* Information supplied:
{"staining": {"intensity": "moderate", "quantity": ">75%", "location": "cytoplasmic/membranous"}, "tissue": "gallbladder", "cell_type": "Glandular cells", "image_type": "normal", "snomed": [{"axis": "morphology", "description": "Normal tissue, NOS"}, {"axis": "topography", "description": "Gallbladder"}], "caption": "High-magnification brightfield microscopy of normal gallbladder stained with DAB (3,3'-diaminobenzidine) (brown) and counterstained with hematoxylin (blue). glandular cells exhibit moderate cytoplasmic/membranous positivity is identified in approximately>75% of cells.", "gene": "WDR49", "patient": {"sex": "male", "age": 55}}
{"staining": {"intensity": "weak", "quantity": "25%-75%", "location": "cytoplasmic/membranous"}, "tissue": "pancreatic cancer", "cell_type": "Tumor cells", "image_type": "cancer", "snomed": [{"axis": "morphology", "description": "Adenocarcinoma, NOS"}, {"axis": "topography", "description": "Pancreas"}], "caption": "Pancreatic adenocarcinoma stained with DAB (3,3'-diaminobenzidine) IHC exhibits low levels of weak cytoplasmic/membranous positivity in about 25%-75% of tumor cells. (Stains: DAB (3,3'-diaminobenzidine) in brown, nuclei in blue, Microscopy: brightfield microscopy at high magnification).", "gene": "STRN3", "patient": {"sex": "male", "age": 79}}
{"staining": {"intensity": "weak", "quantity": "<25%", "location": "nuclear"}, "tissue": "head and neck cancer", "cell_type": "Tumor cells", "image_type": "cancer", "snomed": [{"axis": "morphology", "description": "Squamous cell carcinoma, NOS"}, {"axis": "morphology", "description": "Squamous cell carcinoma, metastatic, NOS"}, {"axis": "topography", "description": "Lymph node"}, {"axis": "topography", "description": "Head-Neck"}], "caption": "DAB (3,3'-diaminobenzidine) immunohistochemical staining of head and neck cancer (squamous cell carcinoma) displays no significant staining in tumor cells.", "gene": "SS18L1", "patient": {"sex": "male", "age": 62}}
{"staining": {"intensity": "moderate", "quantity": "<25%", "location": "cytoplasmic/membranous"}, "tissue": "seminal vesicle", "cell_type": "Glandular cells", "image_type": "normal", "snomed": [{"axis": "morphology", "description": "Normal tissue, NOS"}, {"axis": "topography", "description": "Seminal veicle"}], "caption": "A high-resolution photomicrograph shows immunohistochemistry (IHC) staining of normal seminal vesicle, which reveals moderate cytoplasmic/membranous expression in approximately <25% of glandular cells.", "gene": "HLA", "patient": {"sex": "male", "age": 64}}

* What you need to do: Go back to the listing above and please repeat it exactly.

* Response:
{"staining": {"intensity": "moderate", "quantity": ">75%", "location": "cytoplasmic/membranous"}, "tissue": "gallbladder", "cell_type": "Glandular cells", "image_type": "normal", "snomed": [{"axis": "morphology", "description": "Normal tissue, NOS"}, {"axis": "topography", "description": "Gallbladder"}], "caption": "High-magnification brightfield microscopy of normal gallbladder stained with DAB (3,3'-diaminobenzidine) (brown) and counterstained with hematoxylin (blue). glandular cells exhibit moderate cytoplasmic/membranous positivity is identified in approximately>75% of cells.", "gene": "WDR49", "patient": {"sex": "male", "age": 55}}
{"staining": {"intensity": "weak", "quantity": "25%-75%", "location": "cytoplasmic/membranous"}, "tissue": "pancreatic cancer", "cell_type": "Tumor cells", "image_type": "cancer", "snomed": [{"axis": "morphology", "description": "Adenocarcinoma, NOS"}, {"axis": "topography", "description": "Pancreas"}], "caption": "Pancreatic adenocarcinoma stained with DAB (3,3'-diaminobenzidine) IHC exhibits low levels of weak cytoplasmic/membranous positivity in about 25%-75% of tumor cells. (Stains: DAB (3,3'-diaminobenzidine) in brown, nuclei in blue, Microscopy: brightfield microscopy at high magnification).", "gene": "STRN3", "patient": {"sex": "male", "age": 79}}
{"staining": {"intensity": "weak", "quantity": "<25%", "location": "nuclear"}, "tissue": "head and neck cancer", "cell_type": "Tumor cells", "image_type": "cancer", "snomed": [{"axis": "morphology", "description": "Squamous cell carcinoma, NOS"}, {"axis": "morphology", "description": "Squamous cell carcinoma, metastatic, NOS"}, {"axis": "topography", "description": "Lymph node"}, {"axis": "topography", "description": "Head-Neck"}], "caption": "DAB (3,3'-diaminobenzidine) immunohistochemical staining of head and neck cancer (squamous cell carcinoma) displays no significant staining in tumor cells.", "gene": "SS18L1", "patient": {"sex": "male", "age": 62}}
{"staining": {"intensity": "moderate", "quantity": "<25%", "location": "cytoplasmic/membranous"}, "tissue": "seminal vesicle", "cell_type": "Glandular cells", "image_type": "normal", "snomed": [{"axis": "morphology", "description": "Normal tissue, NOS"}, {"axis": "topography", "description": "Seminal veicle"}], "caption": "A high-resolution photomicrograph shows immunohistochemistry (IHC) staining of normal seminal vesicle, which reveals moderate cytoplasmic/membranous expression in approximately <25% of glandular cells.", "gene": "HLA", "patient": {"sex": "male", "age": 64}}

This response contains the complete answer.